**Written task**
Would you output the entries below only from the line containing "சீமான் எழுச்சியுரை" through the line containing "Trotz der Zustimmung gibt es auch kritische", exactly as they stand and with both ends included?

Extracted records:

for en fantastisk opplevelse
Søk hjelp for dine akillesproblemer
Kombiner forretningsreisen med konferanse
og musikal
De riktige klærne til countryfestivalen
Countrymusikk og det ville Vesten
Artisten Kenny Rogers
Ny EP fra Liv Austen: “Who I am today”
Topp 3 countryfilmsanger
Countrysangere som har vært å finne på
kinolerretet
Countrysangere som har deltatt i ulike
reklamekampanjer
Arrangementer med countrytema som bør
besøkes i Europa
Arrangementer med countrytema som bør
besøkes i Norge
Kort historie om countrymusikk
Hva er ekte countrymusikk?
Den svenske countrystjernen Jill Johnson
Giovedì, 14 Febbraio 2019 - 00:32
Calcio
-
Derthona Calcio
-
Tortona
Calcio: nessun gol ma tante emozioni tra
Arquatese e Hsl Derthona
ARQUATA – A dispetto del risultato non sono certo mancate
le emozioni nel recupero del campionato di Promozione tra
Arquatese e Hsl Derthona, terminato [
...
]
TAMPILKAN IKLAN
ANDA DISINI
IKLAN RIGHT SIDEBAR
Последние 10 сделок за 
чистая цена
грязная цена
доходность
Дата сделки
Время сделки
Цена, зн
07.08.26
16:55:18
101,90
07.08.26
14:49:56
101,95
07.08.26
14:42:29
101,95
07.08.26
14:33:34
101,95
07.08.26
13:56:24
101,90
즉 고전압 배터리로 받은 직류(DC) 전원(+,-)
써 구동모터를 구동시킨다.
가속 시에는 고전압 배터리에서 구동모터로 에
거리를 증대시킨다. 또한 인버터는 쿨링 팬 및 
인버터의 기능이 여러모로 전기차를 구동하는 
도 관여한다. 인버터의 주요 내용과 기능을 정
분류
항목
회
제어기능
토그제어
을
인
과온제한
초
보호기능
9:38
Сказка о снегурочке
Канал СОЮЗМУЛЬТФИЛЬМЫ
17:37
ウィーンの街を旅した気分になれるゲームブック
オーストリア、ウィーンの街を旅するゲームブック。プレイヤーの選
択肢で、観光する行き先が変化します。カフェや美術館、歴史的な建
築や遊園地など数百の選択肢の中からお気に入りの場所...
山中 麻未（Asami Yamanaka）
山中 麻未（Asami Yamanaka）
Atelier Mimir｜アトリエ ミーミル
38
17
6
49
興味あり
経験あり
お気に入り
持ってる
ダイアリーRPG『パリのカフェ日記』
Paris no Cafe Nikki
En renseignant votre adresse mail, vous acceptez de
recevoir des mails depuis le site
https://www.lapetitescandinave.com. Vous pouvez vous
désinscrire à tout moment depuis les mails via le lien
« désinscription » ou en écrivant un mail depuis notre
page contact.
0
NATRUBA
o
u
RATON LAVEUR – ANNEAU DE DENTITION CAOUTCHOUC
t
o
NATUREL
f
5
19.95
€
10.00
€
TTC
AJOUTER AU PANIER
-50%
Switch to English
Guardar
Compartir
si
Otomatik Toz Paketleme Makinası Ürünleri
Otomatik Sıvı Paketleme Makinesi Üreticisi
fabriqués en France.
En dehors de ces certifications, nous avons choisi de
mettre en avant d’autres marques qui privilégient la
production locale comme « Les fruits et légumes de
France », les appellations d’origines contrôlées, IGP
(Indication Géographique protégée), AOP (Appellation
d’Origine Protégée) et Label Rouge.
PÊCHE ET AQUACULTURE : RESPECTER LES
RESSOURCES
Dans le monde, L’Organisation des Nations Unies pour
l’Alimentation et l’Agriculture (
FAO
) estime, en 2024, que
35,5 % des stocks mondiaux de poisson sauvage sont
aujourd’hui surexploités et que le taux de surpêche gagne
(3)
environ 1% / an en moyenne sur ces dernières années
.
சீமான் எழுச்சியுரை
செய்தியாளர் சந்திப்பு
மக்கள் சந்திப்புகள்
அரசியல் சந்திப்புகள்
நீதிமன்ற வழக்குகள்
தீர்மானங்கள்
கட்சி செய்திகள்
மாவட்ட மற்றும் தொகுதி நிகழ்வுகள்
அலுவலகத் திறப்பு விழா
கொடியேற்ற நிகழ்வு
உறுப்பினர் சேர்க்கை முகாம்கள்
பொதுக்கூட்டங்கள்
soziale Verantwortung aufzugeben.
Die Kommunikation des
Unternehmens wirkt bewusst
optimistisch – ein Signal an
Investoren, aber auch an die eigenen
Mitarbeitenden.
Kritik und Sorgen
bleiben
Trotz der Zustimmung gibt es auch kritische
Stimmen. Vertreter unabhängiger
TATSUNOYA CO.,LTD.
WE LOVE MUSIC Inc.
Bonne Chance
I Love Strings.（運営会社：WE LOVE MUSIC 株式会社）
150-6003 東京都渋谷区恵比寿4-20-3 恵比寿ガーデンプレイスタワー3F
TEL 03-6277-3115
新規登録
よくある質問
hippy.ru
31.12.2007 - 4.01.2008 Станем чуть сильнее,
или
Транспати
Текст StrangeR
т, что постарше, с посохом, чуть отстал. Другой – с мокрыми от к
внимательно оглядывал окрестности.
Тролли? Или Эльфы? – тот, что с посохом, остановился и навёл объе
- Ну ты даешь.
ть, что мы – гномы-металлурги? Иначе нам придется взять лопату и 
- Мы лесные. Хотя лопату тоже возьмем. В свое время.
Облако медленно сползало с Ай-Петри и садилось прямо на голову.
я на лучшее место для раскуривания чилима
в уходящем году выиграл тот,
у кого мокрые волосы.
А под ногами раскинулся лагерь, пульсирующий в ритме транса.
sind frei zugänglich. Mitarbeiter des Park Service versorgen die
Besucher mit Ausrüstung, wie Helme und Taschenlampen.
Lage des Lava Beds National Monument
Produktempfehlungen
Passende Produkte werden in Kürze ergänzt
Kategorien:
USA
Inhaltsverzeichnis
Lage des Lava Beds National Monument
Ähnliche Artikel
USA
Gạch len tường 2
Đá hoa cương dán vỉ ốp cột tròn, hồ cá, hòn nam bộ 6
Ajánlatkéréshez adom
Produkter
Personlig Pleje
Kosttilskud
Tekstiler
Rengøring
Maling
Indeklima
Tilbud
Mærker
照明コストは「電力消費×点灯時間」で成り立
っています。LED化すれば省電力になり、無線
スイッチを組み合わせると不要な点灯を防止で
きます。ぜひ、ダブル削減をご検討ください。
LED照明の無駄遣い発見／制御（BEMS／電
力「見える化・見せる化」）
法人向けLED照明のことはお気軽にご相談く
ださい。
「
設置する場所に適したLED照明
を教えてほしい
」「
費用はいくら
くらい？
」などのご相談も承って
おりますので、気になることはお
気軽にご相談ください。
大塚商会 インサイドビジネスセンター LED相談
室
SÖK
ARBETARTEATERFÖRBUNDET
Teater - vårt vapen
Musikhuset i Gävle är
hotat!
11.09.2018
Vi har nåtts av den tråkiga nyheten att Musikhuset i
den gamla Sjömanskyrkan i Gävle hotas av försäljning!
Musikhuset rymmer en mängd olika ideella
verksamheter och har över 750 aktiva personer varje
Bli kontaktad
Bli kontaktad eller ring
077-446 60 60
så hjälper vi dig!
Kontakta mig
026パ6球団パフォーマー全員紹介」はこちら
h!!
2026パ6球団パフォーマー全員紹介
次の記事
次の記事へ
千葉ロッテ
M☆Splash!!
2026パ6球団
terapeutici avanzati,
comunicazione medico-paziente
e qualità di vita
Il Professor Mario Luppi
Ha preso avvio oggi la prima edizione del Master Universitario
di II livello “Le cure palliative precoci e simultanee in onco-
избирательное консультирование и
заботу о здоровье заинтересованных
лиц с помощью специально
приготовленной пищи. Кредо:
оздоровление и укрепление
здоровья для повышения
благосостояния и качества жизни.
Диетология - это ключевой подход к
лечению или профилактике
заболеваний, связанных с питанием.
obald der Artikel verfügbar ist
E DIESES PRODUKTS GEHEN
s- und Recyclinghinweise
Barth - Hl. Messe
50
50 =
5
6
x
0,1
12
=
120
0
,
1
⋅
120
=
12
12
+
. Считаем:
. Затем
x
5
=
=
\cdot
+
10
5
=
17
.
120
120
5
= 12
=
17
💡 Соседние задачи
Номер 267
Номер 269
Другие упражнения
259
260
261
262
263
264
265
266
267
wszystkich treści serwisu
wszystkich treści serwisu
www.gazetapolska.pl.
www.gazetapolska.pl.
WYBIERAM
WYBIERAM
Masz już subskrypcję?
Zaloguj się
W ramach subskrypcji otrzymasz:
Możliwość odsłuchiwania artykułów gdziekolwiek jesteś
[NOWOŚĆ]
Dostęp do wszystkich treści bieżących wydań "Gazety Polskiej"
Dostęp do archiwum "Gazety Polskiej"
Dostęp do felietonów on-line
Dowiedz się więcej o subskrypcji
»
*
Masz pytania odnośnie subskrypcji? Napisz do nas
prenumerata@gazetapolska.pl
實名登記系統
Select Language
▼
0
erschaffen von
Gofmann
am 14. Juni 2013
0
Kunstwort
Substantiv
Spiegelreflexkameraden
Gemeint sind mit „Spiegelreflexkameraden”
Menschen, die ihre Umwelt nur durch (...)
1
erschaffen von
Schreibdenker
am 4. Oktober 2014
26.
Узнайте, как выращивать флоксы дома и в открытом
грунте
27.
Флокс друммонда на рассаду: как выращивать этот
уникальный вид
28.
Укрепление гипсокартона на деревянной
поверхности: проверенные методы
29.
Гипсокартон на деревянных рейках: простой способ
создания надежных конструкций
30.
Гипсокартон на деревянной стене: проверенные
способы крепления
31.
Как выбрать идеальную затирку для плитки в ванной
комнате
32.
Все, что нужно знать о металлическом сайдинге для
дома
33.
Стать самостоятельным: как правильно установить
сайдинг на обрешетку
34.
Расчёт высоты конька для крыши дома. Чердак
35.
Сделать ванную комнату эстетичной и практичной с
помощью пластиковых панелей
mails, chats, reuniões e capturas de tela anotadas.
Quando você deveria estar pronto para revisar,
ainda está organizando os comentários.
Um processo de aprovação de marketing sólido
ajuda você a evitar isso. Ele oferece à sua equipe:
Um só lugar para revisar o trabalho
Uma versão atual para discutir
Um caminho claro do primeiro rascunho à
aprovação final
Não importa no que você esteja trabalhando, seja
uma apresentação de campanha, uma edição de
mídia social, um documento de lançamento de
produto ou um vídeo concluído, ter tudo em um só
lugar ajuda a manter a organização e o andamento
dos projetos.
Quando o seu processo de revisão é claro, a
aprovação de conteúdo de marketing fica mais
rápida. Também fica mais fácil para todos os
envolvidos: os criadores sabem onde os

**Answer for the task**
சீமான் எழுச்சியுரை
செய்தியாளர் சந்திப்பு
மக்கள் சந்திப்புகள்
அரசியல் சந்திப்புகள்
நீதிமன்ற வழக்குகள்
தீர்மானங்கள்
கட்சி செய்திகள்
மாவட்ட மற்றும் தொகுதி நிகழ்வுகள்
அலுவலகத் திறப்பு விழா
கொடியேற்ற நிகழ்வு
உறுப்பினர் சேர்க்கை முகாம்கள்
பொதுக்கூட்டங்கள்
soziale Verantwortung aufzugeben.
Die Kommunikation des
Unternehmens wirkt bewusst
optimistisch – ein Signal an
Investoren, aber auch an die eigenen
Mitarbeitenden.
Kritik und Sorgen
bleiben
Trotz der Zustimmung gibt es auch kritische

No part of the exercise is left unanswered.